Critical voices against too much drinking are often raised during church gatherings or in popular literature. Tebeje, the main charac­ter in the short story entitled, “The Drankard of Gulele” by Temesgen Gebre is a fictional portrait of the evils of drinking too much both to the drinker and to society. By the way “The Drunkard of Gulele” is the first Amharic short story in the history of Ethiopian literature. The story was translated into English by this columnist back in 1998 and still remains un­published.

He, Tebeje, had thought many times about quitting booze. After every evening of a drink­ing spree, he vowed not to drink again. How­ever, he drank more the next day and got even drunk than his previous indulgence. He drank in the belief that he would feel happier intoxi­cated than sober. He drank to overcome his feeling of anger and despondency.

That was Tebeje’s habit.

“I will not be your spiritual father anymore unless you stop boozing!” The priest had one day told him and disowned him with a curse.

Housekeepers refused to work for him be­cause they considered working for a drunk to be humiliating. The Women he asked to marry him refused unless he stopped drinking. His neighbors barred him from membership to the religious association because of his drunken­ness and consigned his soul to oblivion.

He did not mind about all this. He did not care about what they were saying. He had money. He was rich. Only the rich could indulge in drunkenness. Only the poor are teetotalers. Why then did they consider his habit an act of rebellion?

His case was different. He got drunk many times and was run over by cars. He had often found himself in prison as he woke up from his stupor in the morning…

At last, Tebeje became the victim of a car accident and at the end of the short story we hear him lamenting about the loss of one of his legs:

A doctor suggested to amputate one of Tebe­je’s legs from his knee down.

Another surgeon decided to amputate his leg from his thigh down so that he would not go out and drink again. They amputated him from his thigh. The same doctor ordered the nurses to weigh the amputated leg on the scale and put it between Tebeje’s arms.

The nurses weighed the amputated leg and put it between Tebeje’s arms. At that moment, the dogs that were fighting over a bone came and fought to take his amputated leg away. They scared him so much that he came out of his slumber although it was difficult for him to remember all that happened in his dream.

He jumped out of his bed and cried in terror.

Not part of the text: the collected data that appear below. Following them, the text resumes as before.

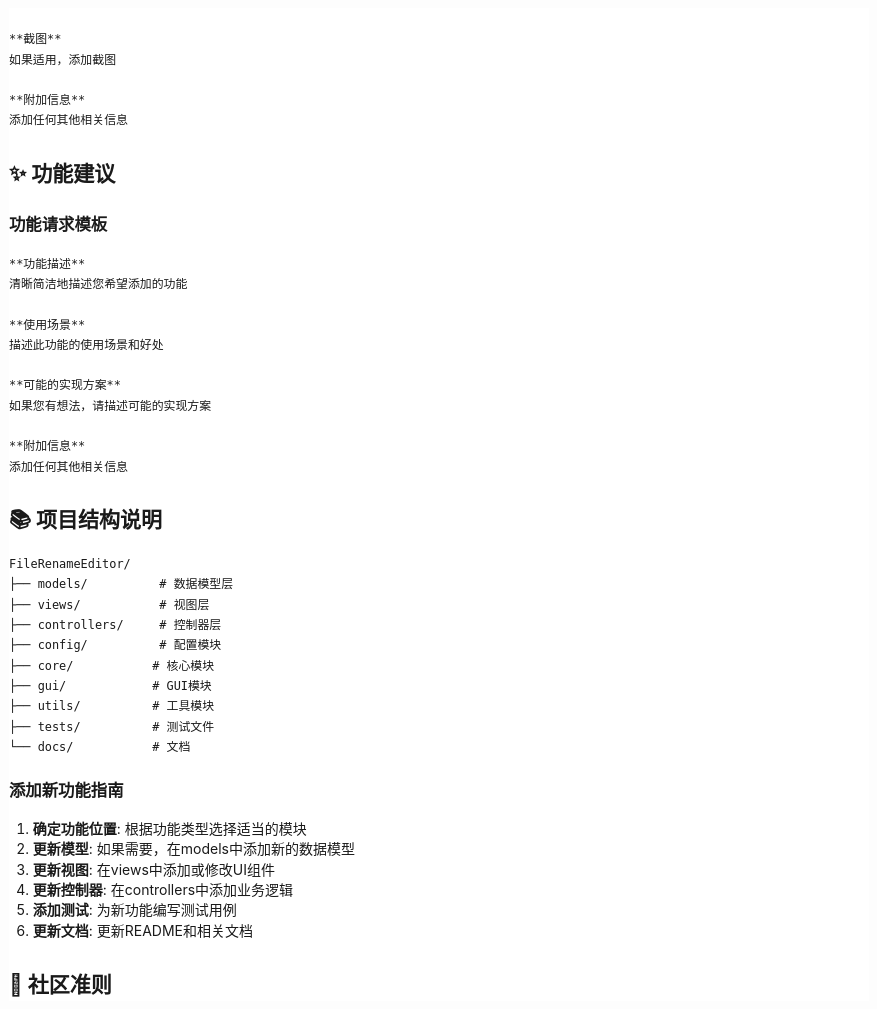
 ```markdown

**截图**
如果适用，添加截图

**附加信息**
添加任何其他相关信息
```

## ✨ 功能建议

### 功能请求模板

```markdown
**功能描述**
清晰简洁地描述您希望添加的功能

**使用场景**
描述此功能的使用场景和好处

**可能的实现方案**
如果您有想法，请描述可能的实现方案

**附加信息**
添加任何其他相关信息
```

## 📚 项目结构说明

```
FileRenameEditor/
├── models/          # 数据模型层
├── views/           # 视图层
├── controllers/     # 控制器层
├── config/          # 配置模块
├── core/           # 核心模块
├── gui/            # GUI模块
├── utils/          # 工具模块
├── tests/          # 测试文件
└── docs/           # 文档
```

### 添加新功能指南

1. **确定功能位置**: 根据功能类型选择适当的模块
2. **更新模型**: 如果需要，在models中添加新的数据模型
3. **更新视图**: 在views中添加或修改UI组件
4. **更新控制器**: 在controllers中添加业务逻辑
5. **添加测试**: 为新功能编写测试用例
6. **更新文档**: 更新README和相关文档

## 🤝 社区准则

He asked his servant how many legs he had.

“How many legs did you have usually, sir?” His servant asked him.

“I had two!” He repeated three times.

“Three times two are six!” The servant said.

“I’m serious!” Tebeje shouted again, shaking all over in anger.

“You have two legs indeed, sir!” The servant said.

Tebeje tried to bend and kiss his leg but he could not reach it. He turned his eyes to the sky and lamented, “Drink for me is as bad as death!” He said. It was night time.

“This vow will also be forgotten soon!” His servant answered.

This rather witty short story was written at a time when too much public drinking was something that was condemned by society. In the following decades, drinking or drunken­ness was comfortably established. The short story has a vital lesson to teach: boozing is self-defeating.

Perhaps it is time to read Tebeje’s story again because the individual and social impacts of boozing have long become social and eco­nomic malaises with no remedy in sight. Suf­fice it to see the annual statistics of deaths from car accidents that are caused by drunken driving. The early warnings against too much alcohol consumption seem to be justified in­deed, even if the appeals continue to fall on deaf ears.